6 Femmes pour l'assassin, l'assassin

6 Femmes pour l’assassin, l’assassin

Des jeunes modèles dans une maison de haute couture romaine sont une à une brutalement éliminées par un tueur masqué. Alors que Le Masque du démon (La maschera del demonio, 1960) consacrait Bava, longtemps directeur de la photographie, comme un maître du noir et blanc et de l’ombre et la lumière, un descendant direct de l’expressionnisme, 6 Femmes pour l’assassin (Sei donne per l’assassino, 1964) marque l’aboutissement flamboyant d’une magnifique réflexion sur la couleur amorcée dans Le Corps et le Fouet (La frusta e il corpo, 1963) et Les Trois Visages de la peur (I tre volti della paura, 1963). C’est aussi l’acte de naissance officiel du « giallo », thriller italien fortement teinté de sadisme et d’érotisme, après le plus inoffensif La fille qui en savait trop (La ragazza che sapeva troppo, 1963). Le film demeure aujourd’hui d’une exceptionnelle violence, à peine édulcorée par le caractère presque abstrait des situations. Il s’agit d’une ronde macabre, construite autour du principe de la réaction en chaîne, dans laquelle Bava épingle les vices et les infirmités de ses personnages à la manière d’un entomologiste cruel. Grâce à la couleur (Bava restera son propre directeur de la photographie sans être crédité au générique) et la mise en scène, Bava déréalise décors, scénario et même acteurs.
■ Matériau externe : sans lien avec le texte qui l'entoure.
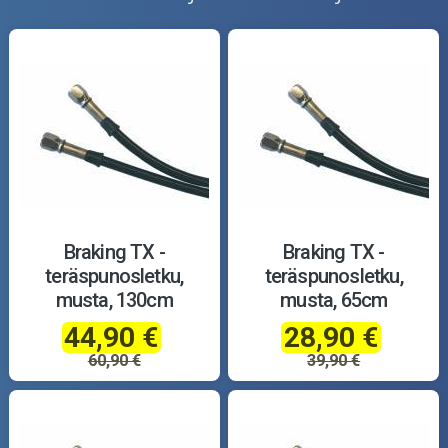
Braking TX -
Braking TX -
teräspunosletku,
teräspunosletku,
musta, 130cm
musta, 65cm
44,90 €
28,90 €
60,90 €
39,90 €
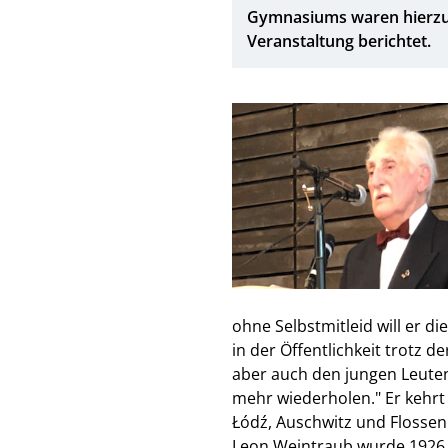
Gymnasiums waren hierzu 
Veranstaltung berichtet.
ohne Selbstmitleid will er di
in der Öffentlichkeit trotz
aber auch den jungen Leuten
mehr wiederholen." Er kehrt 
Łódź, Auschwitz und Flossen
Leon Weintraub wurde 1926 a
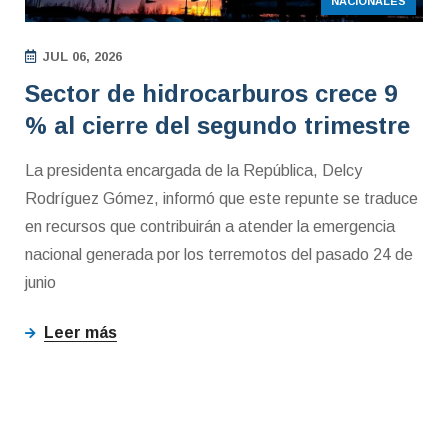
NACIONALES
JUL 06, 2026
Sector de hidrocarburos crece 9
% al cierre del segundo trimestre
La presidenta encargada de la República, Delcy
Rodríguez Gómez, informó que este repunte se traduce
en recursos que contribuirán a atender la emergencia
nacional generada por los terremotos del pasado 24 de
junio
Leer más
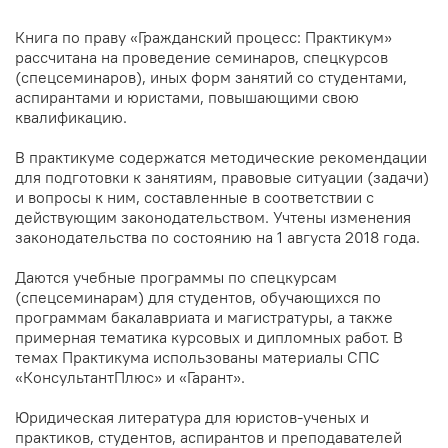
Книга по праву «Гражданский процесс: Практикум»
рассчитана на проведение семинаров, спецкурсов
(спецсеминаров), иных форм занятий со студентами,
аспирантами и юристами, повышающими свою
квалификацию.
В практикуме содержатся методические рекомендации
для подготовки к занятиям, правовые ситуации (задачи)
и вопросы к ним, составленные в соответствии с
действующим законодательством. Учтены изменения
законодательства по состоянию на 1 августа 2018 года.
Даются учебные программы по спецкурсам
(спецсеминарам) для студентов, обучающихся по
программам бакалавриата и магистратуры, а также
примерная тематика курсовых и дипломных работ. В
темах Практикума использованы материалы СПС
«КонсультантПлюс» и «Гарант».
Юридическая литература для юристов-ученых и
практиков, студентов, аспирантов и преподавателей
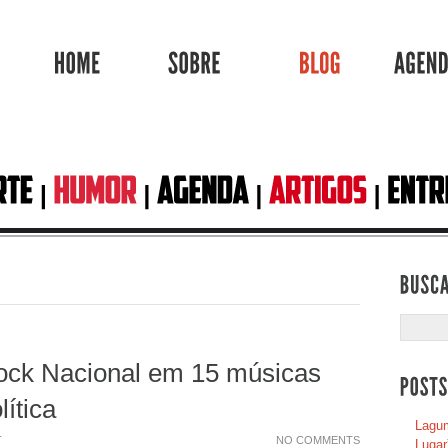
HOME
SOBRE
BLOG
ock Nacional em 15 músicas
lítica
Lagum
T
NO COMMENTS
Lugar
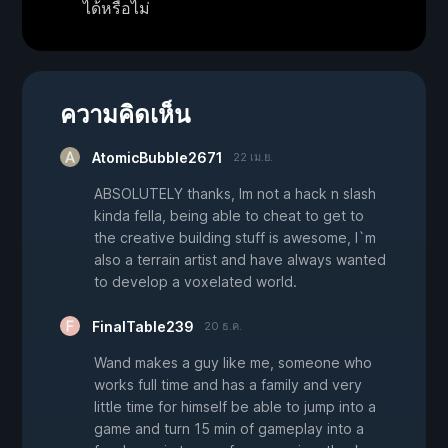
ได้หรือไม่
ความคิดเห็น
AtomicBubble2671
22 เม.ย.
ABSOLUTELY thanks, Im not a hack n slash
kinda fella, being able to cheat to get to
the creative building stuff is awesome, I`m
also a terrain artist and have always wanted
to develop a voxelated world.
FinalTable239
20 ธ.ค.
Wand makes a guy like me, someone who
works full time and has a family and very
little time for himself be able to jump into a
game and turn 15 min of gameplay into a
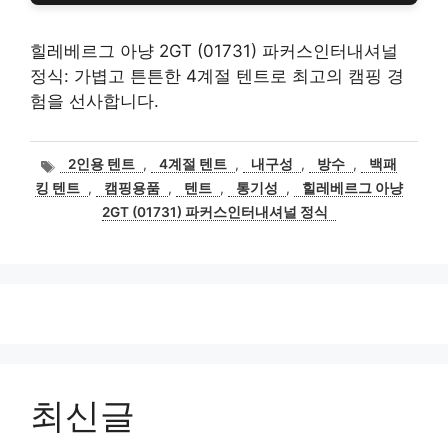
힐레베르그 아냥 2GT (01731) 파커스인터내셔널
정식: 가볍고 튼튼한 4계절 텐트로 최고의 캠핑 경
험을 선사합니다.
태
2인용 텐트
,
4계절 텐트
,
내구성
,
방수
,
백패
그
킹 텐트
,
캠핑용품
,
텐트
,
통기성
,
힐레베르그 아냥
2GT (01731) 파커스인터내셔널 정식
최신글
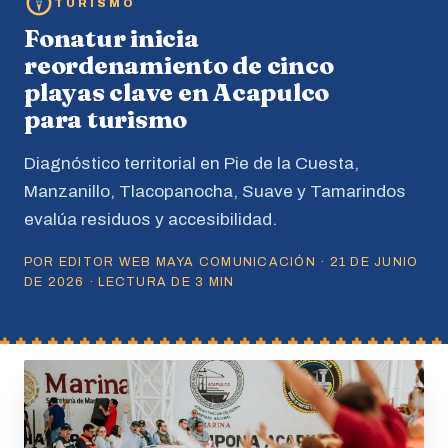
TURISMO
Fonatur inicia
reordenamiento de cinco
playas clave en Acapulco
para turismo
Diagnóstico territorial en Pie de la Cuesta,
Manzanillo, Tlacopanocha, Suave y Tamarindos
evalúa residuos y accesibilidad.
POR EDITOR WEB MAYA COMUNICACIÓN · 21 DE JUNIO
DE 2026 · LECTURA DE 3 MIN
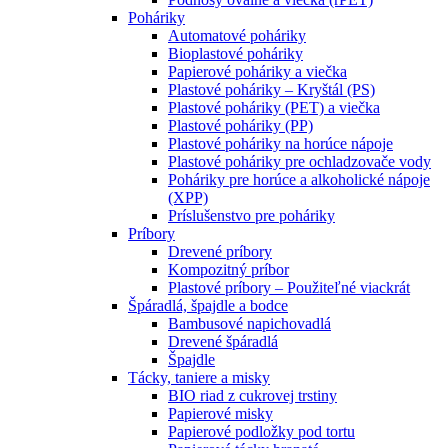
Poháriky
Automatové poháriky
Bioplastové poháriky
Papierové poháriky a viečka
Plastové poháriky – Kryštál (PS)
Plastové poháriky (PET) a viečka
Plastové poháriky (PP)
Plastové poháriky na horúce nápoje
Plastové poháriky pre ochladzovače vody
Poháriky pre horúce a alkoholické nápoje
(XPP)
Príslušenstvo pre poháriky
Príbory
Drevené príbory
Kompozitný príbor
Plastové príbory – Použiteľné viackrát
Špáradlá, špajdle a bodce
Bambusové napichovadlá
Drevené špáradlá
Špajdle
Tácky, taniere a misky
BIO riad z cukrovej trstiny
Papierové misky
Papierové podložky pod tortu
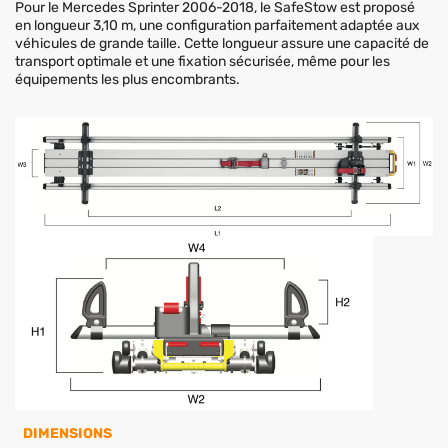
Pour le Mercedes Sprinter 2006-2018, le SafeStow est proposé
en longueur 3,10 m, une configuration parfaitement adaptée aux
véhicules de grande taille. Cette longueur assure une capacité de
transport optimale et une fixation sécurisée, même pour les
équipements les plus encombrants.
DIMENSIONS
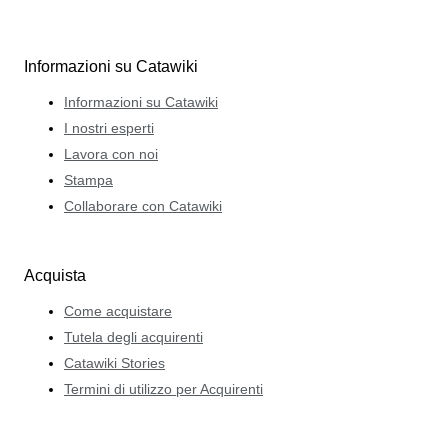
Informazioni su Catawiki
Informazioni su Catawiki
I nostri esperti
Lavora con noi
Stampa
Collaborare con Catawiki
Acquista
Come acquistare
Tutela degli acquirenti
Catawiki Stories
Termini di utilizzo per Acquirenti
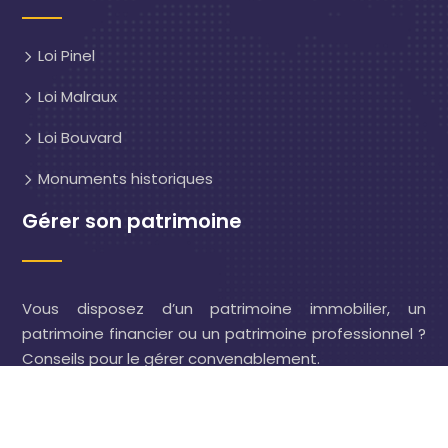
Loi Pinel
Loi Malraux
Loi Bouvard
Monuments historiques
Gérer son patrimoine
Vous disposez d’un patrimoine immobilier, un
patrimoine financier ou un patrimoine professionnel ?
Conseils pour le gérer convenablement.
Investir dans l'immobilier à travers différents types de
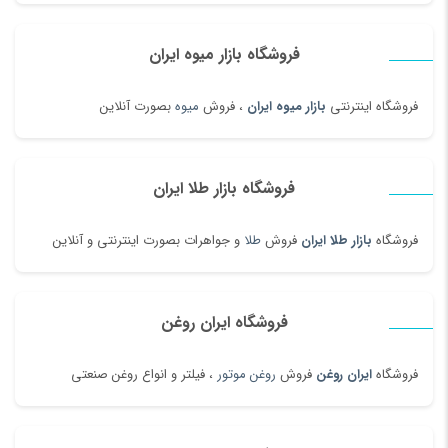
فروشگاه بازار میوه ایران
فروشگاه اینترنتی
بازار میوه ایران
، فروش
میوه
بصورت آنلاین
فروشگاه بازار طلا ایران
فروشگاه
بازار طلا ایران
فروش
طلا
و جواهرات بصورت اینترنتی و آنلاین
فروشگاه ایران روغن
فروشگاه
ایران روغن
فروش
روغن موتور
، فیلتر و انواع روغن صنعتی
Les protagonistes du film apparaissent en effet dès le générique, immobiles au milieu de mannequins d’osier, figés dans des postures de statues et nimbés de lumières criardes. Splendide musique de Carlo Rustichelli en forme de ritournelle obsédante et lugubre. On retrouvera les mêmes principes maniéristes dans d’autres grands films suivants de Bava, Operazione paura (1966), L’Ile de l’épouvante (5 bambole per la notte d’agosto, 1970), Il rosso segno della follia (1970), La Baie sanglante (Reazione a catena, 1971), Lisa e il diavolo (1974), Les Démons de la nuit (Shock, 1977). Le chef-d’œuvre de Bava apparaît comme un titre séminal de l’histoire du cinéma criminel. Il a inspiré, pour le meilleur et le pire, de nombreux cinéastes de genre du monde entier. Dario Argento, quant à lui, a assuré la descendance stylistique du Maître en se livrant à son tour à un extravagant travail de coloriste dans ses films d’horreur et à des jeux pervers sur l’identité du tueur dans ses films criminels.